La petite menteuse de Pascale Robert-Diard : Résumé

A quinze ans, Lisa est une adolescente en vrac, à la spontanéité déroutante. Elle a eu des seins avant les autres filles. Des seins qui excitent les garçons.
Mais Lisa change et devient sombre. Elle semble en permanence au bord des larmes. Acculée par ses professeurs, elle finit par avouer. Un homme a abusé d’elle, plusieurs fois.
Les soupçons se portent sur Marco, un ouvrier venu faire des travaux chez ses parents. Marco n’a jamais été longtemps avec une femme. Il a essayé les hommes. Il boit trop. Il écrit des lettres rageuses pour sa défense, pleines de points d’exclamation. Sans hésitation, Marco est condamné à dix ans de prison.
Lors du procès en appel, Lisa est majeure. Elle débarque dans le bureau d’Alice, une avocate de la petite ville de province. « Je préfère être défendue par une femme. »
C’est comme cela que tout a commencé.

La petite menteuse de Pascale Robert-Diard : Mon avis

J’ai lu ce roman d’une traite : il est court, la taille de police est assez conséquente et les marges sont très larges. Mais je n’ai rien ressenti en le lisant et ce n’est pas ce que je recherche dans mes lectures. Le roman soulève des questions intéressantes et complexes surtout à l’heure où la vague #metoo est si importante. Je ne rejoins pas les critiques criant à l’anti-metoo car selon moi, l’auteur pose des questions qui doivent être posées.

 
 

Ce roman, c’est l’histoire d’une victime qui devient bourreau. D’une victime qui en fait une autre. Une jeune fille qui accuse un homme innocent de vi*ol pour cacher la vraie cause de son rôle de victime (que l’on découvrira dans le roman). Bien sûr, on pense à l’affaire Loïc Sécher qui fut condamné à 16 ans d’emprisonnement pour un vi*ol sur mineure qu’il n’avait pas commis.

Oui les victimes doivent parler et oui il faut les croire. Mais ce roman rappelle qu’il existe aussi des erreurs judiciaires.

Ce qui m’a dérangée dans ce roman

Pascale Robert-Diard est chroniqueuse judiciaire et journaliste. Son sujet, elle le connait et le maîtrise sur le bout des doigts, il n’y a rien à dire là-dessus. On a véritablement l’impression de suivre un procès en temps réel. Cependant, il n’y a pour moi aucun style littéraire. D’ailleurs, impossible de parler de littérature. L’auteure est journaliste et emploie un style journalistique. Voilà. On le sent clairement dans l’utilitarisme de la langue qui déshumanise les personnages et empêche le lecteur de s’attacher, d’éprouver de l’empathie et de se plonger pleinement dans le roman.

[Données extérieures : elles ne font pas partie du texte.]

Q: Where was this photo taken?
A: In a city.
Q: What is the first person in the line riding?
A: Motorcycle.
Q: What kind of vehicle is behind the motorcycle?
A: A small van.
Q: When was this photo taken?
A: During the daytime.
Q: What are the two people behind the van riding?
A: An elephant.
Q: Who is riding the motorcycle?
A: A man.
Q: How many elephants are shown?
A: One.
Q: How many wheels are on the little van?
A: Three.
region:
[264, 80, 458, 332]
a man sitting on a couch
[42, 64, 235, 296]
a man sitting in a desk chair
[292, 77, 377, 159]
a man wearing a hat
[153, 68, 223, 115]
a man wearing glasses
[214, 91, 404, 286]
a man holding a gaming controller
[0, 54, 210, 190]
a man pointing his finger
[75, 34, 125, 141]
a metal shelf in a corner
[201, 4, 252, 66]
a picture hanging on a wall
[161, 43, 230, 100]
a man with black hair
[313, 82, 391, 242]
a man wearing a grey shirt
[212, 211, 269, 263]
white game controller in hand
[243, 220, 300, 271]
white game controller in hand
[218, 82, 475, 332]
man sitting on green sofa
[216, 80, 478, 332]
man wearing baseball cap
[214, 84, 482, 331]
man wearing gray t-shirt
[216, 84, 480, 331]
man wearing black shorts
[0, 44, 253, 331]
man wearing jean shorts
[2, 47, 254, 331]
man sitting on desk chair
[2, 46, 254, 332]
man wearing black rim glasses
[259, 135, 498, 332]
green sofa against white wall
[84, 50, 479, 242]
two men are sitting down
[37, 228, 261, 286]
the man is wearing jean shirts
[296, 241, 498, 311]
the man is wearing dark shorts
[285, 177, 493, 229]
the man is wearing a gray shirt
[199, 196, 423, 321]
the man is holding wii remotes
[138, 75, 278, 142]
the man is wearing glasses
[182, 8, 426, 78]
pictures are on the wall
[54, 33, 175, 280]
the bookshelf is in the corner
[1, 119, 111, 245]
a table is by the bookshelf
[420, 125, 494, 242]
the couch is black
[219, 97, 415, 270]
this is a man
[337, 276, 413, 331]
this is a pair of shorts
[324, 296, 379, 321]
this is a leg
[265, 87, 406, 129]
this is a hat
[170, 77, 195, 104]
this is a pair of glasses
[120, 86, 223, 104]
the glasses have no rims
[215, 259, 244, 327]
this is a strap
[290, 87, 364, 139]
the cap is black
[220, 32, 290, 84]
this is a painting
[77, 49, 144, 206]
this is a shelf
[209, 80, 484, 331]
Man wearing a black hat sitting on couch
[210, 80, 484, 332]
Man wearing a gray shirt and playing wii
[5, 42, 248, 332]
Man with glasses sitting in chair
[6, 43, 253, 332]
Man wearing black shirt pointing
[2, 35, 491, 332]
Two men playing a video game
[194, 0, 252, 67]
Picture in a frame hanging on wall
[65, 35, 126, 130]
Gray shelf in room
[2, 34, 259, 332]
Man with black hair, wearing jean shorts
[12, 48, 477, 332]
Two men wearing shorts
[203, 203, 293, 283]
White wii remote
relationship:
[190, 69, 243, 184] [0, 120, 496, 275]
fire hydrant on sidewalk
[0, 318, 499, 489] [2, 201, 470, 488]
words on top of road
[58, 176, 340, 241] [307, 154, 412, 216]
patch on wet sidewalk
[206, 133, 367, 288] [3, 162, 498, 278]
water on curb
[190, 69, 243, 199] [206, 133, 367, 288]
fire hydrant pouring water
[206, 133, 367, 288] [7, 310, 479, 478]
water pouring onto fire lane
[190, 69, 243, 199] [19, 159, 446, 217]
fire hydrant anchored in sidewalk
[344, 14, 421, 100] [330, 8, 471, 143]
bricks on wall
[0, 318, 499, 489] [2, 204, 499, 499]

Je ne garderai que peu de souvenirs de cette lecture

En refermant le livre, j’avais déjà presque oublié tous les noms des personnages, c’est pour dire. Et je suis agacée car vraiment, le sujet est épineux et mériterait d’être traité en profondeur, de creuser les personnages, leurs états d’âme, leur vie. Ici, il n’y a pas de nuances, pas de degrés, pas de nouveauté non plus. On a l’éternelle jeune fille qui se cherche, adolescente perdue aux formes trop marquées pour son âge, et le sempiternel pauvre mec ouvrier au passif laborieux qui a la bonne tête de vi*oleur… Bref. Une idée pertinente qui aurait pu être passionnante, que j’ai trouvée profondément ennuyante traitée de la sorte.

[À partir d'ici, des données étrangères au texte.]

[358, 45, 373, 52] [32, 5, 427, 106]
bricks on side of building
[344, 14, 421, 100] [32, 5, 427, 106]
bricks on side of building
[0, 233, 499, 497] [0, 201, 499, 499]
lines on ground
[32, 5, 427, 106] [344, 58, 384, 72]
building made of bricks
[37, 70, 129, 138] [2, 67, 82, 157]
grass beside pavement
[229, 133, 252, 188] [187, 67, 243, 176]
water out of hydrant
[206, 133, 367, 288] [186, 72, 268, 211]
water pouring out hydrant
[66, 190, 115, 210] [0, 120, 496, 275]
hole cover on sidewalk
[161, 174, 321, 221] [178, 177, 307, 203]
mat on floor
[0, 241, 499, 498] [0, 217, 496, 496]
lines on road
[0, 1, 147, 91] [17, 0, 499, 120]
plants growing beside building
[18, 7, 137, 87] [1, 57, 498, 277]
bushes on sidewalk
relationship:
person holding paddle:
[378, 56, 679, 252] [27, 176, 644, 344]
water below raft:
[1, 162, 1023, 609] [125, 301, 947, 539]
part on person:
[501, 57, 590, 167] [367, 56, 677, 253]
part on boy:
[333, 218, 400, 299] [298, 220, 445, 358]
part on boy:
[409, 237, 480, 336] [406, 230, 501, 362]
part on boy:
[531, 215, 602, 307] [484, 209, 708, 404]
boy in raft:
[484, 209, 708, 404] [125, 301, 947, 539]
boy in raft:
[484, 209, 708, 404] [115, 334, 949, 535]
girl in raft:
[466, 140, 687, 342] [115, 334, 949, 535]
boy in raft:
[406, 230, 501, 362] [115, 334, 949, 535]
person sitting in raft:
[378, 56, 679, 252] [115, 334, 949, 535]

La petite menteuse de Pascale Robert-Diard : Quelques extraits

Plus je mentais, plus je souffrais, plus je souffrais, plus on me croyait.

Pour Lisa elle s’était emballée. elle leur avait parlé d’erreur judiciaire, de « crime social », elle avait dressé un portrait accablant des professeurs, de la juge, de Laurentin, de leurs certitudes si convenables, si bien-pensantes et un autre de Lisa de son cheminement douloureux, et du courage qu’il lui avait fallu pour s’arracher à son rôle de victime.

A la certitude si solidement établie d’hier, on en a substitué une autre. C’est la même machine qui tourne. Elle a seulement changé de sens.